Generally, since integer width <= i128 are always lowered to libcall, the smallest integer type entering this pass is i129, whose width is larger than fp128.

LuoYuanke added inline comments.Nov 30 2022, 5:11 AM
llvm/lib/CodeGen/ExpandLargeFpConvert.cpp
312

Add comments to indicate that fp80 is extended to fp128?

317

IsSigned

325

Move to line 491 to avoid dead instruction when it is not fp80?

327

Ditto

329

Ditto

390

It seems there is many coding style like this. Is it possible that create dead code? However I think they will eventually be deleted in ISel.

FreddyYe updated this revision to Diff 479127.Nov 30 2022, 5:46 PM
FreddyYe marked 6 inline comments as done.
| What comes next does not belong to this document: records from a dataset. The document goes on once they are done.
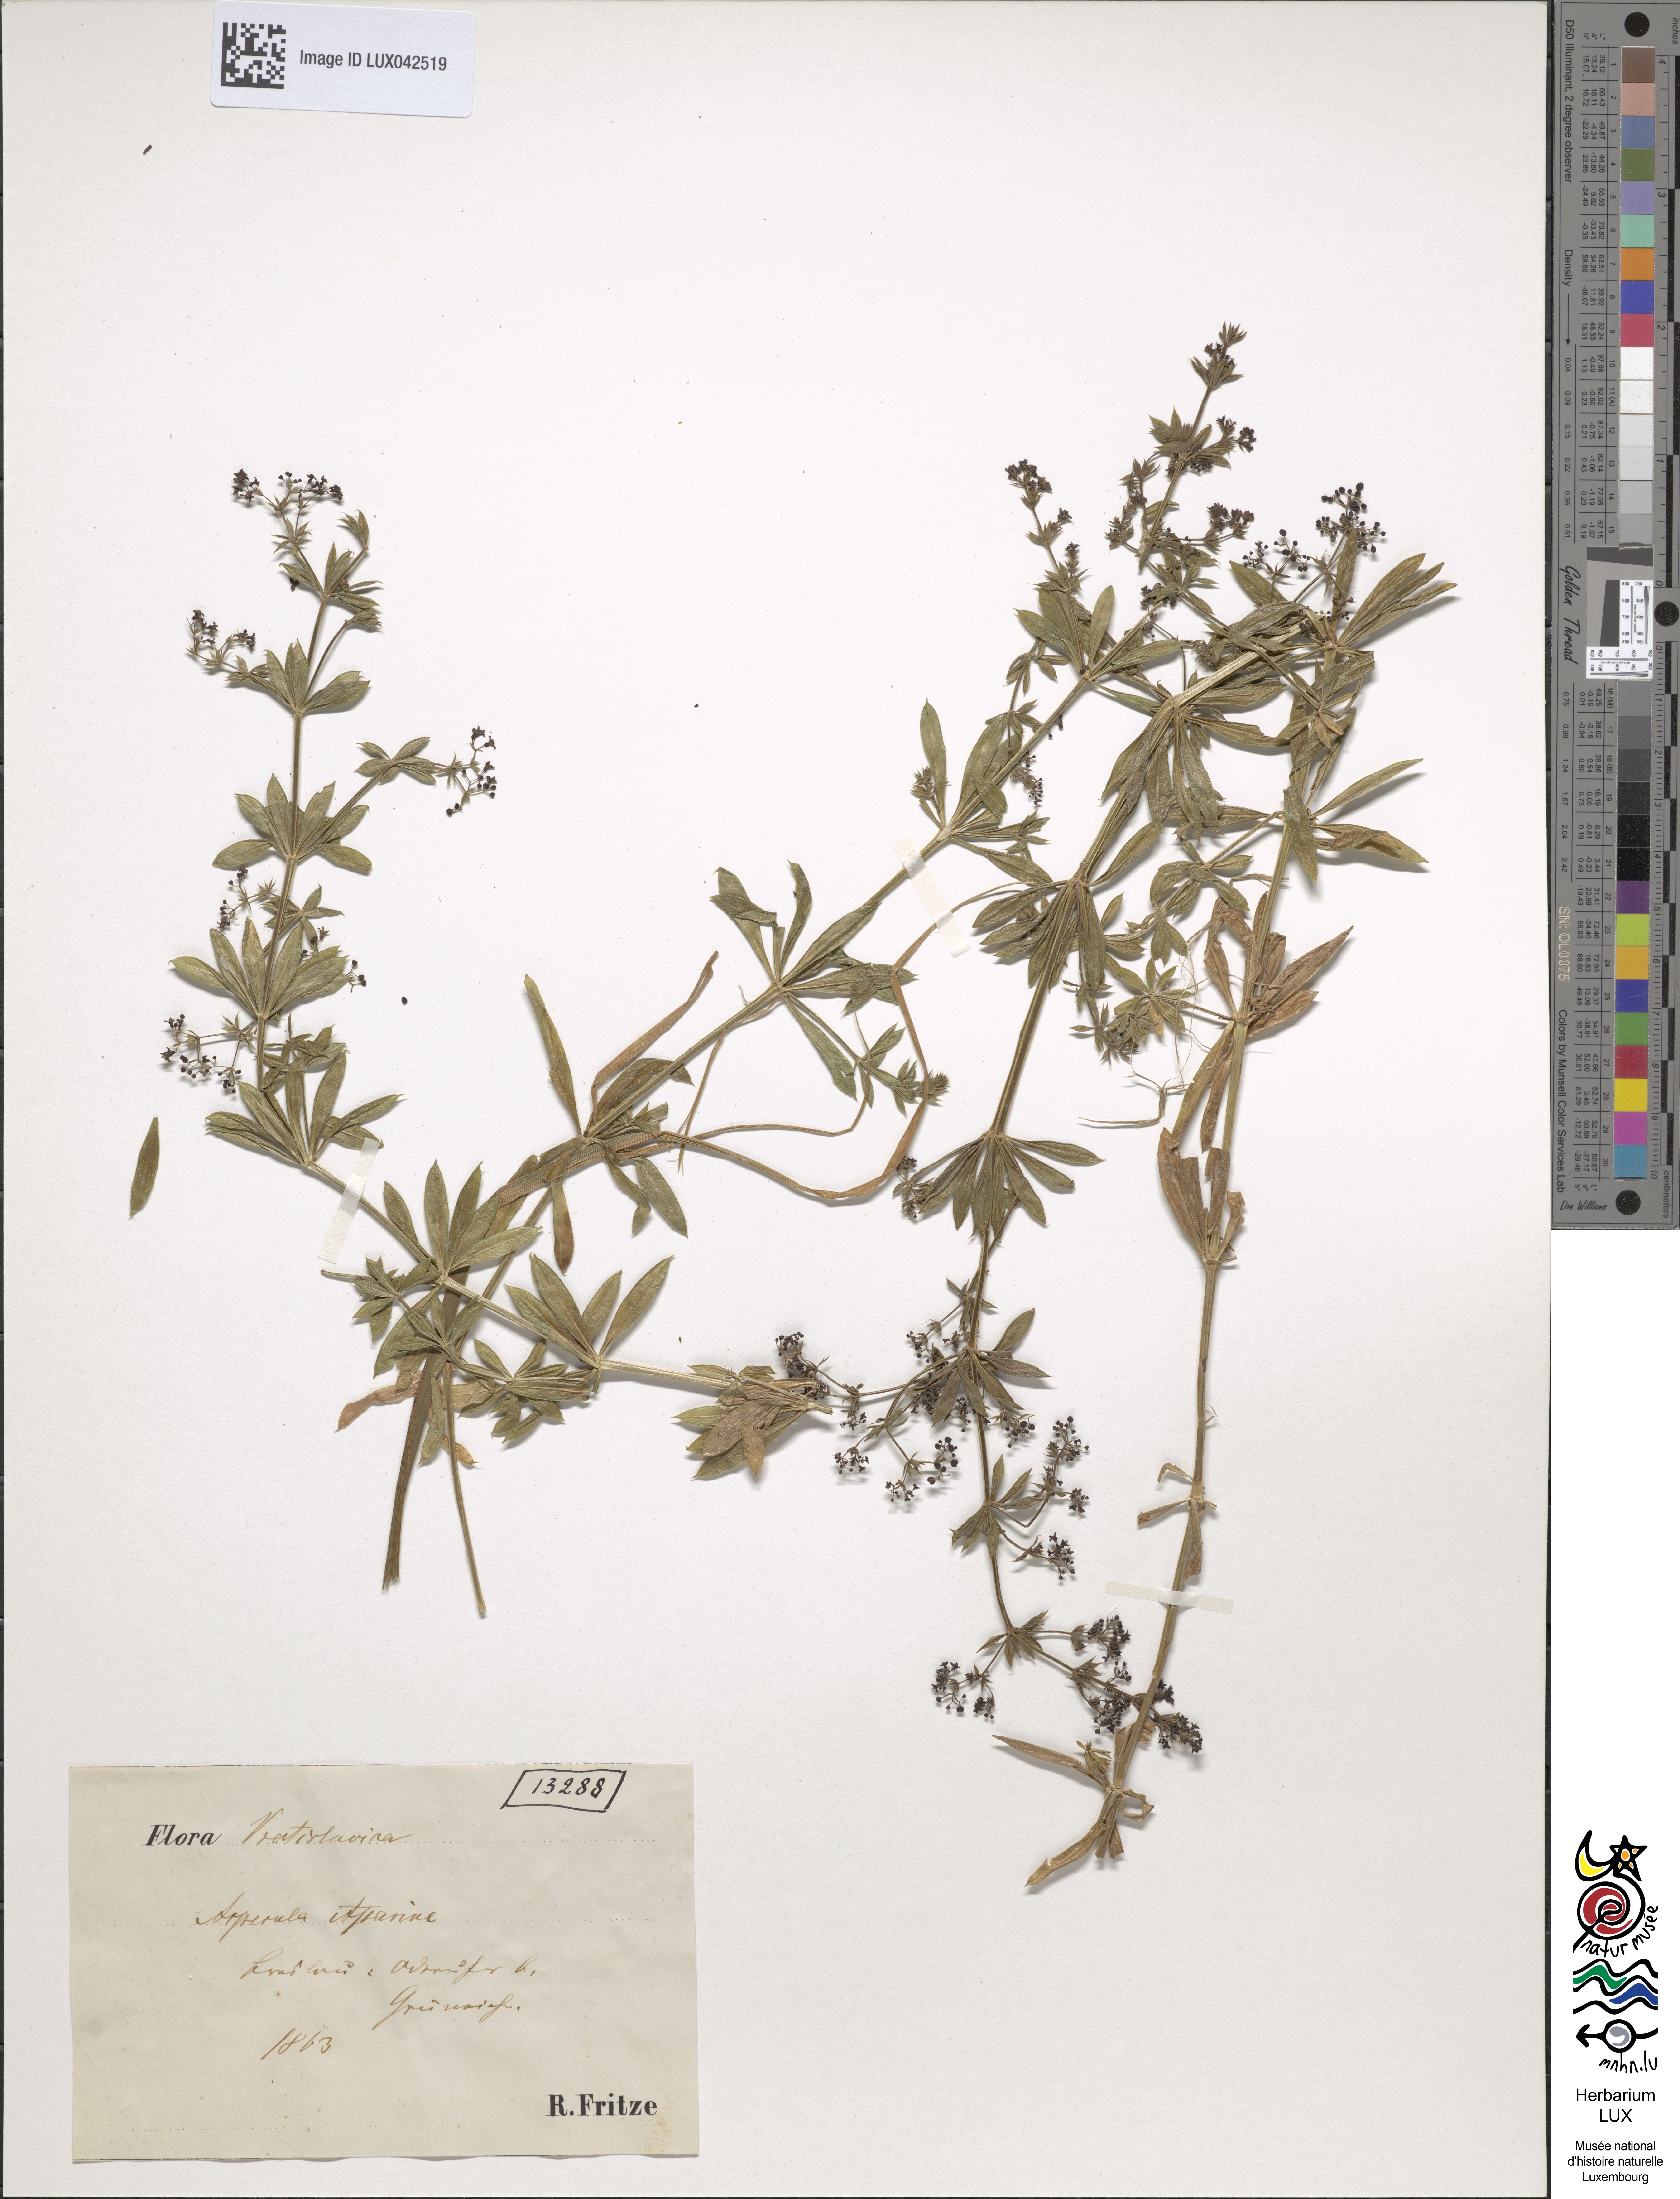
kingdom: Plantae
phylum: Tracheophyta
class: Magnoliopsida
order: Gentianales
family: Rubiaceae
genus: Galium
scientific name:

Address comments. THX for review!

FreddyYe added inline comments.Nov 30 2022, 5:47 PM
llvm/lib/CodeGen/ExpandLargeFpConvert.cpp
390

There may be some dead codes I don't know here. Though ISel will delete the dead nodes, I will try to delete such codes. I removed two in the next version. You can comment out if your find more.
For Shl here, I think it's not dead code since it is always be used by AAddr0.

FreddyYe edited the summary of this revision. (Show Details)Nov 30 2022, 9:01 PM
FreddyYe edited the summary of this revision. (Show Details)Nov 30 2022, 9:33 PM
This revision was landed with ongoing or failed builds.Nov 30 2022, 9:48 PM
This revision was automatically updated to reflect the committed changes.

I think this was the last reason for restricting _BitInt to <= 128 by default in clang. Are you planning to create a PR to lift that restriction now?

I think this was the last reason for restricting _BitInt to <= 128 by default in clang. Are you planning to create a PR to lift that restriction now?

Yes, I agree. The patch of tests also relies on lifting first. But I'm not sure if https://github.com/llvm/llvm-project/blob/450de8008bb0ccb5dfc9dd69b6f5b434158772bd/clang/include/clang/Basic/TargetInfo.h#L637 is the only place needs to change. @aaron.ballman WDYT?

I think this was the last reason for restricting _BitInt to <= 128 by default in clang. Are you planning to create a PR to lift that restriction now?

Yes, I agree. The patch of tests also relies on lifting first. But I'm not sure if https://github.com/llvm/llvm-project/blob/450de8008bb0ccb5dfc9dd69b6f5b434158772bd/clang/include/clang/Basic/TargetInfo.h#L637 is the only place needs to change. @aaron.ballman WDYT?

Do *all* targets support > 128 now, or just x86 targets? If all targets support > 128, then that's the place to update (and we can consider starting to rip some of the target-specific machinery and command line option out). But if it's just x86, then we should override this function in the correct derived TargetInfo class.

I think this was the last reason for restricting _BitInt to <= 128 by default in clang. Are you planning to create a PR to lift that restriction now?

Yes, I agree. The patch of tests also relies on lifting first. But I'm not sure if https://github.com/llvm/llvm-project/blob/450de8008bb0ccb5dfc9dd69b6f5b434158772bd/clang/include/clang/Basic/TargetInfo.h#L637 is the only place needs to change. @aaron.ballman WDYT?

Do *all* targets support > 128 now, or just x86 targets? If all targets support > 128, then that's the place to update (and we can consider starting to rip some of the target-specific machinery and command line option out). But if it's just x86, then we should override this function in the correct derived TargetInfo class.

I see. Thanks! I created https://reviews.llvm.org/D139170, I'll add both of you to review list. Please help review.